Que propostas para a resolução dos problemas dos portugueses e do país, e que estudo e estratégias estatais cada um deles avança no seu virar a página? Em que estado está a economia e a sociedade portuguesa e como se propõem mobilizá-las?

Não se vira a página prosseguindo a utilização da precariedade e do desemprego, secundarizando a qualidade da gestão e o papel determinante de boa organização do trabalho. Não se vira a página "apoiando a economia" com o facilitismo dos baixos salários, com a ampliação do chapéu protetor do Estado em vantagens fiscais e benesses a setores e empresas parasitários ou acomodados, ou ainda, com a desregulamentação das relações laborais para manter a nossa especialização em setores estruturalmente pouco produtivos. Não se vira a página alimentando o populismo fascizante através de condescendência com a pobreza e as desigualdades, de insuficiências da justiça, da tolerância com o racismo, ou de entretenimentos alienantes. Não se vira a página persistindo na conversa intelectualmente preguiçosa que aponta o caráter dos portugueses, ou as "incapacidades dos trabalhadores", como causas da baixa produtividade.

A baixa produtividade é em si mesmo um problema. Todavia, o bloqueio ao crescimento da produtividade resulta, essencialmente, de quatro factos: i) a herança de um passado com uma industrialização tardia e uma agricultura atrasadíssima, no quadro de um regime político tacanho e fascista; ii) opções de desindustrialização e de abandono de atividades produtivas, bem como a utilização de privatizações para negociatas e financeirização da economia; iii) políticas de centralização que conduziram ao abandono de grande parte das regiões do país; iv) e, nas últimas décadas, a aposta absolutizada no turismo e atividades conexas, onde o valor acrescentado é inevitavelmente baixo.

Promessas de virar a página sem políticas que rompam, paulatinamente e a prazo, com este passado/presente são inexequíveis.
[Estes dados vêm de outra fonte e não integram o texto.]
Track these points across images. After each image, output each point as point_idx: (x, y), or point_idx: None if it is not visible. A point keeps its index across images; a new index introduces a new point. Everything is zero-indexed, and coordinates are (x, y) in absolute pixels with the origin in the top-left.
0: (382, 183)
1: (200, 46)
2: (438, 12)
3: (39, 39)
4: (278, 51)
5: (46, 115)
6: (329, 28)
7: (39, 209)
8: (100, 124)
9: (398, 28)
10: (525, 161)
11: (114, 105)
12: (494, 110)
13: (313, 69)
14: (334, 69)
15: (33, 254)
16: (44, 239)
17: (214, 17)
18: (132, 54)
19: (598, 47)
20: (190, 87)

A Direita não apresenta propostas que garantam melhores condições à esmagadora maioria dos portugueses, que salvaguardem direitos fundamentais e o desenvolvimento do país. Uma maioria absoluta do PS não é solução. Não foi por falta de estabilidade que o seu governo não rompeu plenamente com as políticas de austeridade e não começou a encetar os passos necessários para esse novo virar de página.
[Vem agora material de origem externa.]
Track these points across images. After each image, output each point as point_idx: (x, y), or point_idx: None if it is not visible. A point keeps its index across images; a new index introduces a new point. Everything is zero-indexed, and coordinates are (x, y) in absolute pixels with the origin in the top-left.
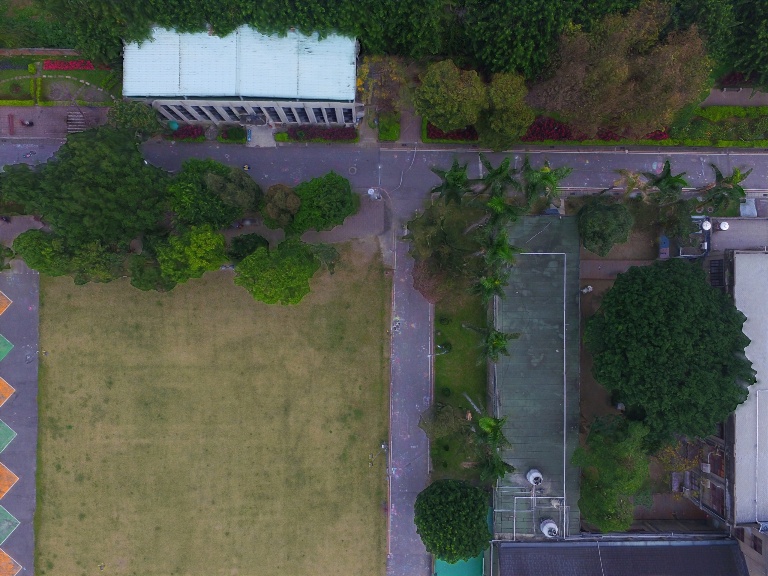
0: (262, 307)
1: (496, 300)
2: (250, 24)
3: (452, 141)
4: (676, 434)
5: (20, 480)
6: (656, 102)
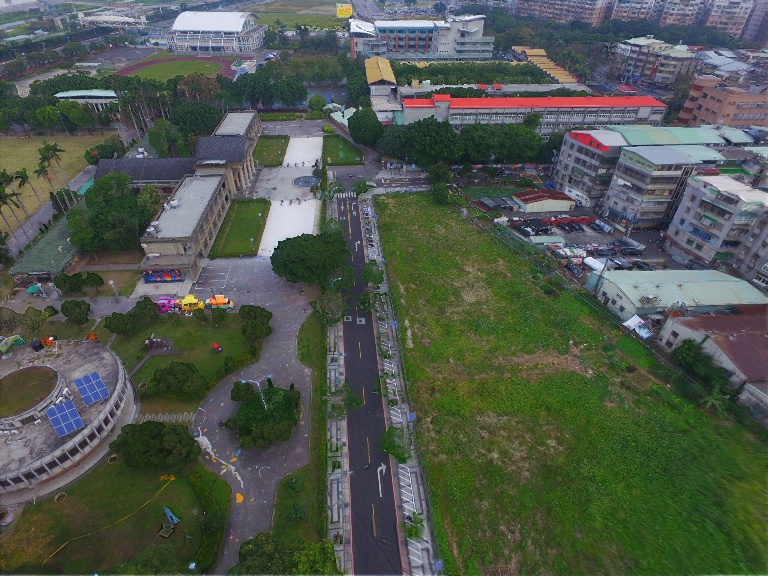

A mudança necessária poderá avançar se, como defende uma centena de destacados cidadãos num abaixo-assinado divulgado na terça-feira, a Esquerda, na sua pluralidade, construir uma agenda e sustentar um governo que mobilize um amplo leque de forças sociais e políticas e as ponha a dialogar, que promova a recuperação socioeconómica, uma política industrial e investimento em setores económicos promissores, um desenvolvimento justo e sustentável.»